Though the ICC increased in December, the value of the index remains negative due to the continuous low sentiment surrounding job prospects, the index for which fell 2 points from -61 to -63. Month over month, Kenya has continuously seen a drop in employment rates. The job crisis continues to play a prominent role in the Kenyan economy. Ever since the pandemic hit, millions of Kenyans have lost their jobs and continue to struggle to make a living. The majority (66%) of our COVID-19 Pulse survey respondents indicate that job search has become harder ever since the beginning of the pandemic. With parents struggling to make enough money, there is the fear of the possible impacts this may have on children in the future. With the lack of funds, it is expected that literacy and education rates may fall as fewer students become able to afford to go to school. According to AP News, children have been turning to prostitution and child labor, wielding hammers and picking through garbage.

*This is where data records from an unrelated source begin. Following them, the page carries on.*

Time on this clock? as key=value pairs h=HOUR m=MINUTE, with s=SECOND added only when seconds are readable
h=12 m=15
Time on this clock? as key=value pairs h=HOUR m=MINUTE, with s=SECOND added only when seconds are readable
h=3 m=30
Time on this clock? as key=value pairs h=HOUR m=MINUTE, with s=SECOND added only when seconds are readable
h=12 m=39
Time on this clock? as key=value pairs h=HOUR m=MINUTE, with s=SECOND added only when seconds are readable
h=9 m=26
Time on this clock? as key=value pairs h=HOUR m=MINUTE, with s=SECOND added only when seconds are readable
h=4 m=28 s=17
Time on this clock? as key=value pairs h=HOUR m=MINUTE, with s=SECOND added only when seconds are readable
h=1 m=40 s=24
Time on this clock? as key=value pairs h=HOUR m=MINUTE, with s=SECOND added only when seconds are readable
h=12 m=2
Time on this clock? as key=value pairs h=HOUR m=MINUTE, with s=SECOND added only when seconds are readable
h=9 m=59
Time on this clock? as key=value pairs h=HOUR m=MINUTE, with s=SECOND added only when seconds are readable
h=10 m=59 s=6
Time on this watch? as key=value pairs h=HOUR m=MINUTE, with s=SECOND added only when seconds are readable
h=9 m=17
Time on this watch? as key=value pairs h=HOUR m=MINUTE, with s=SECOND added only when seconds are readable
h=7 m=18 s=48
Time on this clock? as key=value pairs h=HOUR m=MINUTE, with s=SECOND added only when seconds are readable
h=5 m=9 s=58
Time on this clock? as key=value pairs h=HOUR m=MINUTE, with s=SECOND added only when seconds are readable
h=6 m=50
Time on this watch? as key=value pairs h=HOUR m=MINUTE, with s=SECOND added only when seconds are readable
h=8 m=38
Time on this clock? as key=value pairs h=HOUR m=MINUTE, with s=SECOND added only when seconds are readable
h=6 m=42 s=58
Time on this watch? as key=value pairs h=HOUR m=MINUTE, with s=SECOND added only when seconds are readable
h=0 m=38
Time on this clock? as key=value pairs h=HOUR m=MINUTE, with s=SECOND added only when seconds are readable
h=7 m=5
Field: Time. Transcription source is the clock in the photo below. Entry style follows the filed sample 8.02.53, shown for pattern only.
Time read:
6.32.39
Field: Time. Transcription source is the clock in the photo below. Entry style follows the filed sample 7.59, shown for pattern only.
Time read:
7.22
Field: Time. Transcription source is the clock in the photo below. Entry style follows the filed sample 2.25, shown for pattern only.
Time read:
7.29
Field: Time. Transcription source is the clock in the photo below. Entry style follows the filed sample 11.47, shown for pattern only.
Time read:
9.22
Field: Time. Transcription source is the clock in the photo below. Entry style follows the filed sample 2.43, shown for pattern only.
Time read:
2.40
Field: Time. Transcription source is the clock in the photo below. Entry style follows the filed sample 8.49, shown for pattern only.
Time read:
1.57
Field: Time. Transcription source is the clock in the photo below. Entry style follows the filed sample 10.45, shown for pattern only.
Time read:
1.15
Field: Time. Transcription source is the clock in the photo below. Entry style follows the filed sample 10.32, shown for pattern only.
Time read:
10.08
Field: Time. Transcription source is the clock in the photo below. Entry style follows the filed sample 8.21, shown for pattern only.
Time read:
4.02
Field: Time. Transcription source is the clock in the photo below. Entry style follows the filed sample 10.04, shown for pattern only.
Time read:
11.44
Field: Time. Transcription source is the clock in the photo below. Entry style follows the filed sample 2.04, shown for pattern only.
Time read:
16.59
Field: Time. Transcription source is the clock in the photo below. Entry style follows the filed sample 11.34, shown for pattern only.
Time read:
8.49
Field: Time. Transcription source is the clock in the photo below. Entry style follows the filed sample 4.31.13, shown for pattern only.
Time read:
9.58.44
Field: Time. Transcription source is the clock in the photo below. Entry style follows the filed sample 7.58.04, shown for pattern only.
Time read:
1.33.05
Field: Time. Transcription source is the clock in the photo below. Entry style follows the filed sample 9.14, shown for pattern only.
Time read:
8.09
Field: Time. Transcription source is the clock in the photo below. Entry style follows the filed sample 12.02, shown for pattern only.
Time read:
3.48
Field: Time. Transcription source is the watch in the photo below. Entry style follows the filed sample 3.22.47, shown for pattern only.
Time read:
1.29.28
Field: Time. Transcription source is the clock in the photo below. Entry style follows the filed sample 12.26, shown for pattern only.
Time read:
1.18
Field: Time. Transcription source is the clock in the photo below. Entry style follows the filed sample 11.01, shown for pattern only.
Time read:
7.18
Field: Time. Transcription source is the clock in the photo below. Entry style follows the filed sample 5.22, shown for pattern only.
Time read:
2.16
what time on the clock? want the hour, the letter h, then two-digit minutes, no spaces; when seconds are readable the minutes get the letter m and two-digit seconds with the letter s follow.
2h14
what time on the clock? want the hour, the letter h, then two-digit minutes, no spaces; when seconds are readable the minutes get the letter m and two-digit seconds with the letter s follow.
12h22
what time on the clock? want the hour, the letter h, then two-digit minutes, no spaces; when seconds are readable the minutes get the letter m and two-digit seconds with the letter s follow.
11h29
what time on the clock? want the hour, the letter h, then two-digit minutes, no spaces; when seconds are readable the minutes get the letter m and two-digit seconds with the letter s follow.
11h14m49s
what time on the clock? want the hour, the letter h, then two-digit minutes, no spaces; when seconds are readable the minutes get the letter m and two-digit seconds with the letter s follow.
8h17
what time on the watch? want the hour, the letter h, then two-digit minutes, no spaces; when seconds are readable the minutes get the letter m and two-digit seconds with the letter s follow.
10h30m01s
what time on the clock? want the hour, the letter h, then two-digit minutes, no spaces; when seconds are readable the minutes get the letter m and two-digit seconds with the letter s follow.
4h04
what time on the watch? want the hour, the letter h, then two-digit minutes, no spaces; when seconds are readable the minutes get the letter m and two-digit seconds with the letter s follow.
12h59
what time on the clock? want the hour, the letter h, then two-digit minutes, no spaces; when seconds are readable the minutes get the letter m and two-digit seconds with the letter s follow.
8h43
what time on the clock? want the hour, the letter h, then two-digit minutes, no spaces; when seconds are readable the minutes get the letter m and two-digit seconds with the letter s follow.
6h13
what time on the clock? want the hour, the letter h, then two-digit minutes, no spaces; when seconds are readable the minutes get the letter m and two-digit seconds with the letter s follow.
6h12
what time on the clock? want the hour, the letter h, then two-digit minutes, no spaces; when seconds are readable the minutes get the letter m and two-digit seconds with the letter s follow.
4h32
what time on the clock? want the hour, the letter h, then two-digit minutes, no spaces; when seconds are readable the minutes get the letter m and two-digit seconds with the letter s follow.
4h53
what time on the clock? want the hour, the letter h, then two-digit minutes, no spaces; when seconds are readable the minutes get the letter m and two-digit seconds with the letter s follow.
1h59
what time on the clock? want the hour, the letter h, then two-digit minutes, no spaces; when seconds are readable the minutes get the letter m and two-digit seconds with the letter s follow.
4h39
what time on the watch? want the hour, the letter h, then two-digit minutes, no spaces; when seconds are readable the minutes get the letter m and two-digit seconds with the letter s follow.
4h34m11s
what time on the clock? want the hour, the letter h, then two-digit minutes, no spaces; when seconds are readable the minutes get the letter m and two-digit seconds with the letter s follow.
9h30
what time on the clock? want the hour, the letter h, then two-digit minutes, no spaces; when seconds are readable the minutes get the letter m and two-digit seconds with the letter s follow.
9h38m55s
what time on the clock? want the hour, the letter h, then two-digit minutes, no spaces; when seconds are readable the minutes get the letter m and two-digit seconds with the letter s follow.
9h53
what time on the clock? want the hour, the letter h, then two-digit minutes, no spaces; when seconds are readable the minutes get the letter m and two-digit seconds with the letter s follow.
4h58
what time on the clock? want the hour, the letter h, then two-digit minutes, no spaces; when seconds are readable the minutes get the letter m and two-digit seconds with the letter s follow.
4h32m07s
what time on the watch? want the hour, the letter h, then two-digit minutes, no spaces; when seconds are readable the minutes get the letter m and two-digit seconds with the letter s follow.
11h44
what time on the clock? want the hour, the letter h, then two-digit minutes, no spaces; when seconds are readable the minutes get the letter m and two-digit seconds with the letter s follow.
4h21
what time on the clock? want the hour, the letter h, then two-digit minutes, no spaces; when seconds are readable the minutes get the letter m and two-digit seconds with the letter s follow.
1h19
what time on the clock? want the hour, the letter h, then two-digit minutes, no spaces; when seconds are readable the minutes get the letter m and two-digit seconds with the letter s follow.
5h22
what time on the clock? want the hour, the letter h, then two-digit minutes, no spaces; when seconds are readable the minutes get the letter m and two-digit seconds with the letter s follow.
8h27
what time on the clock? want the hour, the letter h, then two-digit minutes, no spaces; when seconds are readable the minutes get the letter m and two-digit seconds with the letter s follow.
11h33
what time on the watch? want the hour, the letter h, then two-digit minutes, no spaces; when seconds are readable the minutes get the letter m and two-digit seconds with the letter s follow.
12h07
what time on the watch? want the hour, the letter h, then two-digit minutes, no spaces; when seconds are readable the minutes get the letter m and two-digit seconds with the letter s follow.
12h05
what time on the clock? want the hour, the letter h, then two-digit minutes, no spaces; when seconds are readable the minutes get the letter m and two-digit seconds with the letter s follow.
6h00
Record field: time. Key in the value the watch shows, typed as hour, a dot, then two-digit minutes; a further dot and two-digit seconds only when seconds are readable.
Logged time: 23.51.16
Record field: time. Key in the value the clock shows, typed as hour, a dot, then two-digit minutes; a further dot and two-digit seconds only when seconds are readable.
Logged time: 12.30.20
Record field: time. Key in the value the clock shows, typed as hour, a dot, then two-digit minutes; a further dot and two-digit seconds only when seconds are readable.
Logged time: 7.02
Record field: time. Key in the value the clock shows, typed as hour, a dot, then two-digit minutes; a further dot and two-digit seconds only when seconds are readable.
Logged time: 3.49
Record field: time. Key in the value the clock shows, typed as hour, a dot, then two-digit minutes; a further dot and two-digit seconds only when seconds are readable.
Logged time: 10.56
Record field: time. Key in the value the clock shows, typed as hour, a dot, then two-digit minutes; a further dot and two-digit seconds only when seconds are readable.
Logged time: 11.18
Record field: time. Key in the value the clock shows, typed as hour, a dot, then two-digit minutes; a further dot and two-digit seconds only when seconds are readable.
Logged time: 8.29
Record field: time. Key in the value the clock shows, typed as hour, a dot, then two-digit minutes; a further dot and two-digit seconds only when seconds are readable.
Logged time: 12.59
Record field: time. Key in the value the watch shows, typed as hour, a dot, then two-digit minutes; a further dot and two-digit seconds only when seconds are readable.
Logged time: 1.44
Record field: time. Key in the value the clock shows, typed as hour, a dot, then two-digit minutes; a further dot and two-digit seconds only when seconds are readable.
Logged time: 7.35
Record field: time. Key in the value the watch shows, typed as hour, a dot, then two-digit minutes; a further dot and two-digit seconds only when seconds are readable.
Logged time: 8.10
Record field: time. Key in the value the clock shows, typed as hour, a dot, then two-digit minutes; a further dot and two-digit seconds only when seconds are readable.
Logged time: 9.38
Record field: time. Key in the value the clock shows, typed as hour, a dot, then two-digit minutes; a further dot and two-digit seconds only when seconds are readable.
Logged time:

Kenyans express positivity about the future with both the economic healing and vaccines becoming available by early February

On the other hand, Kenyans are extremely positive about the future. The index of future expectations saw an 8-point increase in December, taking the value of the index from a value of 4 to 12. This month respondents felt that general conditions within the country and their cities should improve with sub-index values rising 8 and 12 points respectively. Additionally, positivity surrounding an increase in household income and ability to meet regular expenses caused the respective sub-indexes to increase 11 and 13 points respectively. Overall, the sentiment is rather high for the future.

This could be led by the flattening curve of daily COVID-19 cases recorded as well as the recent announcement of secured vaccines for Kenyans. According to Kenya’s health minister, the country is expected to start receiving 24 million doses of the vaccine developed by AstraZeneca and Oxford University in February. Health workers and teachers will have priority for the vaccines, and they will be offered to citizens on a voluntary basis.

Year-end reports of the economy’s health may have contributed to the feeling of positive sentiment regarding future conditions. Despite all the hardship faced by the economy, Kenya came out the strongest in eastern Africa, being the largest economy at a GDP of $109 billion. Kenya is also the 4th largest economy as measured by GDP in all of sub-Saharan Africa. Kenya is also the only country to have significantly reduced poverty and has gone from a low-income to middle-income average bracket.

The common outlook was that retail took a significant hit in 2020 but weaker market conditions benefited some

Over the course of 2020, the retail industry in Kenya took a large hit due to weakening economic conditions causing limited discretionary spending. The retail sector saw a large contraction in sales and many retail giants such as Shoprite were forced to exit the market. It was not all negative though. It was seen that while many in the retail industry suffered, branded fashion brands in Nairobi tripled their sales because of the pandemic. Redirected demand due to international travel bans instead caused increases in purchasing of luxury international branded items. Aside from this, some retail giants such as Carrefour took advantage of weaker market conditions to expand not only in Kenya but in Tanzania and Uganda as well. In 2020, retail was hit the hardest but increasing optimism and improving economic conditions may indicate a brighter outcome for 2021.

By Tanya Gandhi, Economic Intelligence Group at KASI.


About the methodology

KASI Consumer Confidence Score (KASI CCI) is a composite index compiled from a seven-question survey that runs monthly via our consumer polls in the countries covered. The data output is based on a fresh, randomly selected representative sample of city dwellers aged 18-64. Released the first week of every month, KASI CCI provides a focused view on consumer perceptions in seven African urban centers (Ghana, Nigeria, Kenya, South Africa, Cameroon, Ivory Coast, Tanzania) where most spending in the continent is concentrated.

For each question, the final metric will be a ‘balance measure’ of the percentage of positive responses minus the percentage of negative responses. The overall metric will be an average across all the questions.